Sunday, 10 October 2010

The legacy of Eve from the 19th century to the present

Clare Shilland's portrait of 'Merel'
The essence of the woman has been explored from time immemorial; to such an extent perhaps that it is difficult in our postmodern age to truly derive meaning about femininity and its relations with the other gender. Vulnerability, empowerment, sexuality, demonisation - these are common themes that continue to fascinate us, myself included.

Some have been quick to judge contemporary art and its alleged brash, zeitgeist-capturing polish - Tracey Emin's My Bed has come under much criticism from more classically inclined connoisseurs of art, for example. But our fascination with history does remind us of the riches of looking back into the past to create new stories. 'His-story' has been written by published peoples; this is my short attempt at a history of the female.

Judith Walkowitz's 'City of Dreadful Delight' is a useful starting point in whisking ourselves away to the Victorian Britain. The Jack the Ripper phenomenon which still breathes today represented a discourse centering on an imagined myth with overlapping representations of sexual danger. The conformity and stifling morality of London in the 19th century being challenged by social boundaries, which were regularly transgressed by illicit acts of sex and crime. That typical sense of British prudishness is challenged further by the paintings of William Etty, who is rather unfashionable these days in his depiction of sexual frankness, desire and shame. It is evidence, Howard Jacobson argues, of the Victorians being 'true masters of the erotic'.

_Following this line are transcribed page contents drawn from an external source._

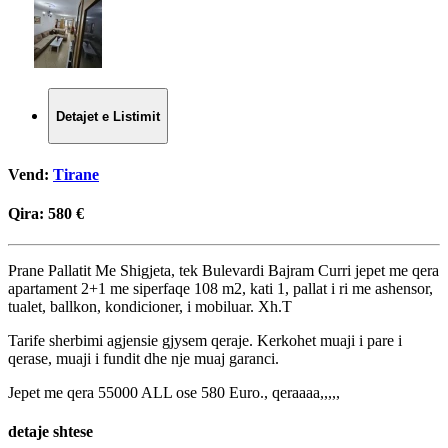
Detajet e Listimit
Vend:
Tirane
Qira:
580 €
Prane Pallatit Me Shigjeta, tek Bulevardi Bajram Curri jepet me qera
apartament 2+1 me siperfaqe 108 m2, kati 1, pallat i ri me ashensor,
tualet, ballkon, kondicioner, i mobiluar. Xh.T
Tarife sherbimi agjensie gjysem qeraje. Kerkohet muaji i pare i
qerase, muaji i fundit dhe nje muaj garanci.
Jepet me qera 55000 ALL ose 580 Euro., qeraaaa,,,,,
detaje shtese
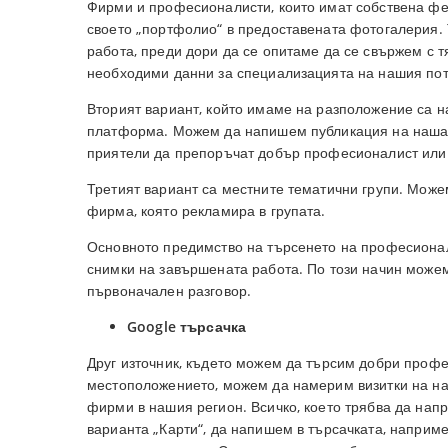
Фирми и професионалисти, които имат собствена фен
своето „портфолио“ в предоставената фотогалерия.
работа, преди дори да се опитаме да се свържем с
необходими данни за специализацията на нашия по
Вторият вариант, който имаме на разположение са н
платформа. Можем да напишем публикация на нашат
приятели да препоръчат добър професионалист или 
Третият вариант са местните тематични групи. Мож
фирма, която рекламира в групата.
Основното предимство на търсенето на професионал
снимки на завършената работа. По този начин можем
първоначален разговор.
Google търсачка
Друг източник, където можем да търсим добри профе
местоположението, можем да намерим визитки на н
фирми в нашия регион. Всичко, което трябва да нап
варианта „Карти“, да напишем в търсачката, наприме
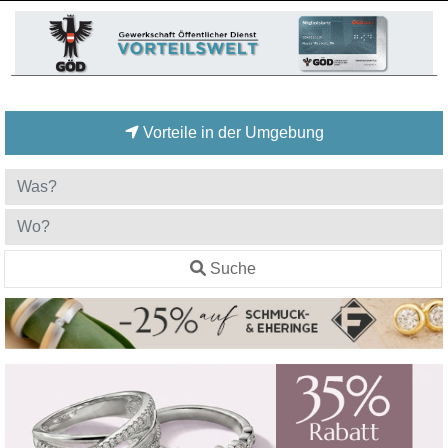
Vorteile in der Umgebung
Suche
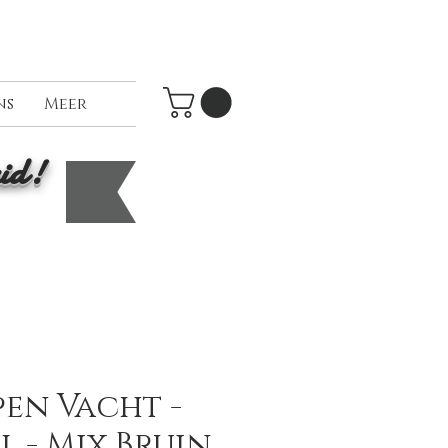
ns
Meer
id!
en Vacht -
 - Mix Bruin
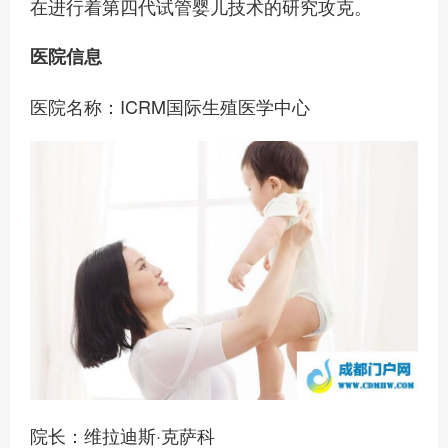
在进行着第四代试管婴儿技术的研究攻克。
医院信息
医院名称：ICRM国际生殖医学中心
院长：维拉迪斯·克萨科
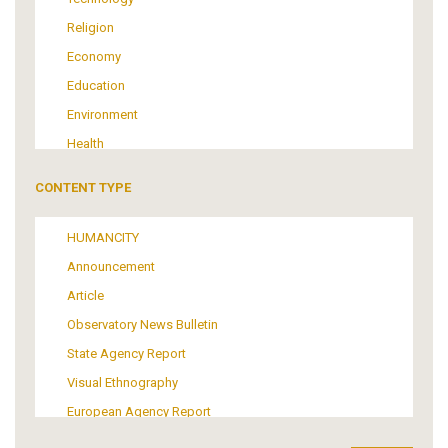
Religion
Economy
Education
Environment
Health
Tourism
CONTENT TYPE
Politics
Media
HUMANCITY
Institutional Arrangements
Announcement
Support of Refugees and Migrants
Article
Material Culture
Observatory News Bulletin
Art
State Agency Report
Visual Ethnography
European Agency Report
Ιnter-Govermental Organization Report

William Etty's 'Candaules, King of Lydia, Shews His Wife by Stealth to Gyges', 1847
Although this painting references ancient Greece, Etty is seen to embody 'the moraliser who will tremble to greater artistic effect than the hedonist'. Furthermore, it raises the idea of the man's vulnerabilities in the face of the female image that they themselves were instrumental in creating:

'But what fires the idealisation, however crazed, is a longing to be in love, and behind the longing to be in love is a longing to lose one's head. And only the morally responsible with their troubled consciences, can measure the depths of pleasure waiting in the act of losing all sense of responsibility at last.' (Jacobson, 2010)

Another challenge to the form of the 'eternal feminine' comes from Paul Gauguin, in his rejection of conventional representations of the perfect, symbolic female, in his explicit introduction of awkward or grotesque elements in his painting. Beauty is wilfully distorted from its Western principles, although it would be wrong to say that paintings such as 'Words of the Devil' are merely esoteric narratives of Orientalism; Gauguin's icons of female identity are not just a simple rejection of 'Marianne'.

Paul Gauguin's Parau na te Varua ino ('Words of the Devil'), 1892
Let us transport ourselves fifty years or so to the intellectual hub of Vienna. Sigmund Freud has hit the intellectual scene with his novel ideas on human behaviour; he bases some of his research listening to the thoughts of Viennese society women - their vices, secrets, and illicit desires. The Oedipus complex shocks polite society but gradually becomes part of mainstream psychological studies. But it is rather odd that we say Freudian slip rather than Jungian slip - why did Carl Gustav Jung achieve less prominence, and why do we carry Freud's ideas so lightly on our skin?

Carolyn Steedman's 'Landscape for a Good Woman' , 1987
Carolyn Steedman's 'Landscape for a Good Woman' is an implicit rejection of these ideas, in her (auto)biographical account of her emotional relationship with her own mother in a cocktail mixing historical scholarship and personal family discovery. She railed against the litany of mother-daughter 'romantic' histories, arguing that established models of family relationships marginalise individual narratives in history; not everyone can identify with the weird and wonderful ideas of Viennese ladies. Nor can family relationships be categorised by class as Marxist academics had tried to do. 


I had the privilege of meeting Ms. Steedman, and told her I was enjoying reading her book. She replied, 'Oh that's very good, but I have written other books since then you know.' But right now, her book provides a fitting conclusion to my brief history of femininity.